**INSTRUCTIONS FOR THE TASK**: Everything in the data gets repeated exactly, except for the pictures.

**DATA RECORDS**:
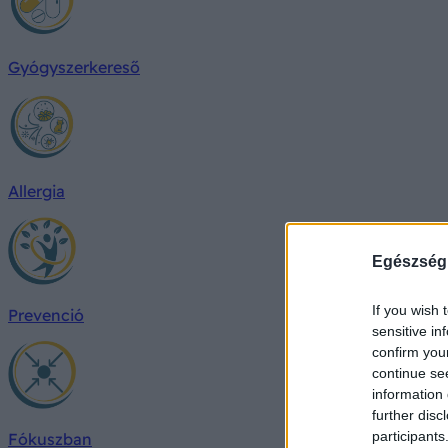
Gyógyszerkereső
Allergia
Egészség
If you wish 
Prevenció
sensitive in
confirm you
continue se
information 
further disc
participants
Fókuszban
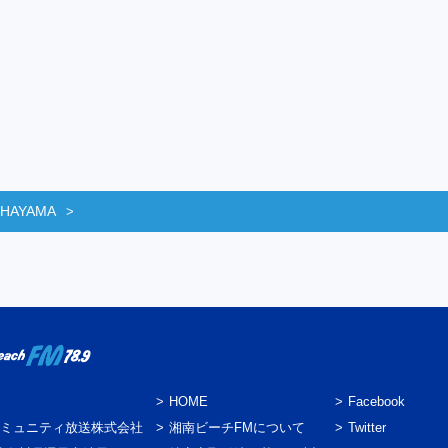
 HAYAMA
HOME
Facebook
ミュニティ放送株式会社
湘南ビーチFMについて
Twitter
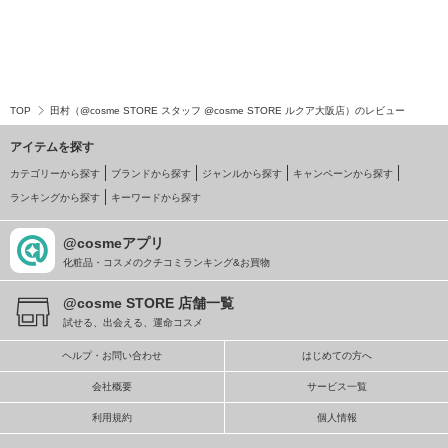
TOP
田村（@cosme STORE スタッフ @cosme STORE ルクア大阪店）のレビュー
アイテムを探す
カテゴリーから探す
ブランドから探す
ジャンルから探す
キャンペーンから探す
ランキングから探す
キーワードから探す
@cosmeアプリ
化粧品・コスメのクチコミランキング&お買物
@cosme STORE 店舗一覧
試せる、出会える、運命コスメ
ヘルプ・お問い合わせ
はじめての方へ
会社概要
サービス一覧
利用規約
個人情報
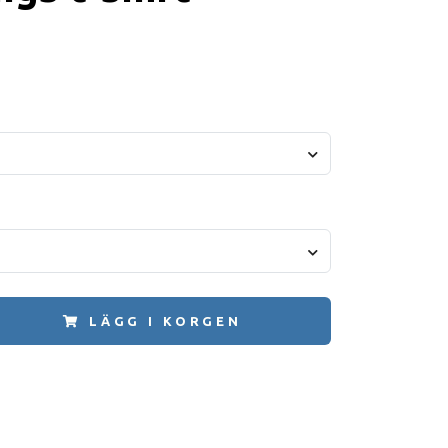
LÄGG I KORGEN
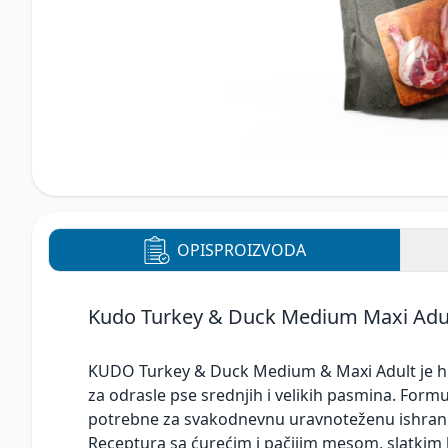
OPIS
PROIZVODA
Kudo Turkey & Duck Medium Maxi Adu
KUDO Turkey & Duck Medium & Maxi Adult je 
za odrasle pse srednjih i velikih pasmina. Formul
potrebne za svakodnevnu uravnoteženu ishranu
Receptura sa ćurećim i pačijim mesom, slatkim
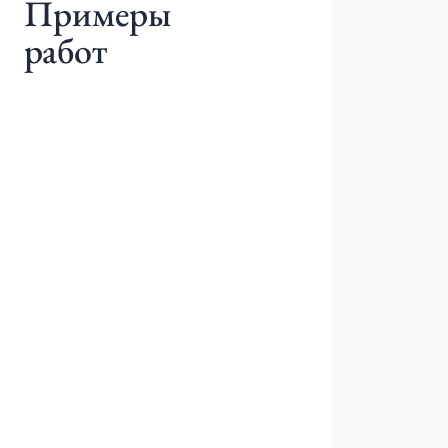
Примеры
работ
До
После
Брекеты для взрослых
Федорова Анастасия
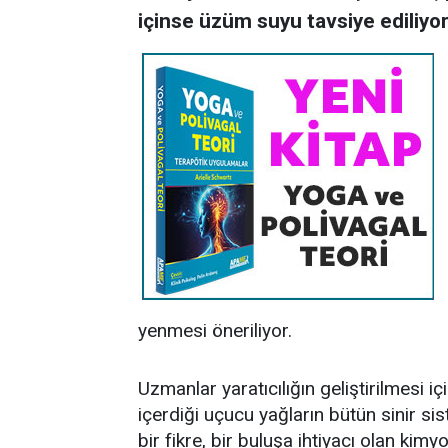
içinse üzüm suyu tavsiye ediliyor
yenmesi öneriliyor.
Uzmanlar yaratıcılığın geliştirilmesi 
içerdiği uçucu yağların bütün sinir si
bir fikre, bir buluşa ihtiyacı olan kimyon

**SOLUTION TO THIS EXERCISE**:
Gyógyszerkereső
Allergia
Egészség
If you wish 
Prevenció
sensitive in
confirm you
continue se
information 
further disc
participants
Fókuszban
 HAYAMA
HOME
Facebook
ミュニティ放送株式会社
湘南ビーチFMについて
Twitter
TOP
田村（@cosme STORE スタッフ @cosme STORE ルクア大阪店）のレビュー
アイテムを探す
カテゴリーから探す
ブランドから探す
ジャンルから探す
キャンペーンから探す
ランキングから探す
キーワードから探す
@cosmeアプリ
化粧品・コスメのクチコミランキング&お買物
@cosme STORE 店舗一覧
試せる、出会える、運命コスメ
ヘルプ・お問い合わせ
はじめての方へ
会社概要
サービス一覧
利用規約
個人情報
LÄGG I KORGEN
OPIS
PROIZVODA
Kudo Turkey & Duck Medium Maxi Adu
KUDO Turkey & Duck Medium & Maxi Adult je 
za odrasle pse srednjih i velikih pasmina. Formul
potrebne za svakodnevnu uravnoteženu ishranu
Receptura sa ćurećim i pačijim mesom, slatkim
Примеры
работ
До
После
Брекеты для взрослых
Федорова Анастасия
içinse üzüm suyu tavsiye ediliyor
yenmesi öneriliyor.
Uzmanlar yaratıcılığın geliştirilmesi 
içerdiği uçucu yağların bütün sinir si
bir fikre, bir buluşa ihtiyacı olan kimyon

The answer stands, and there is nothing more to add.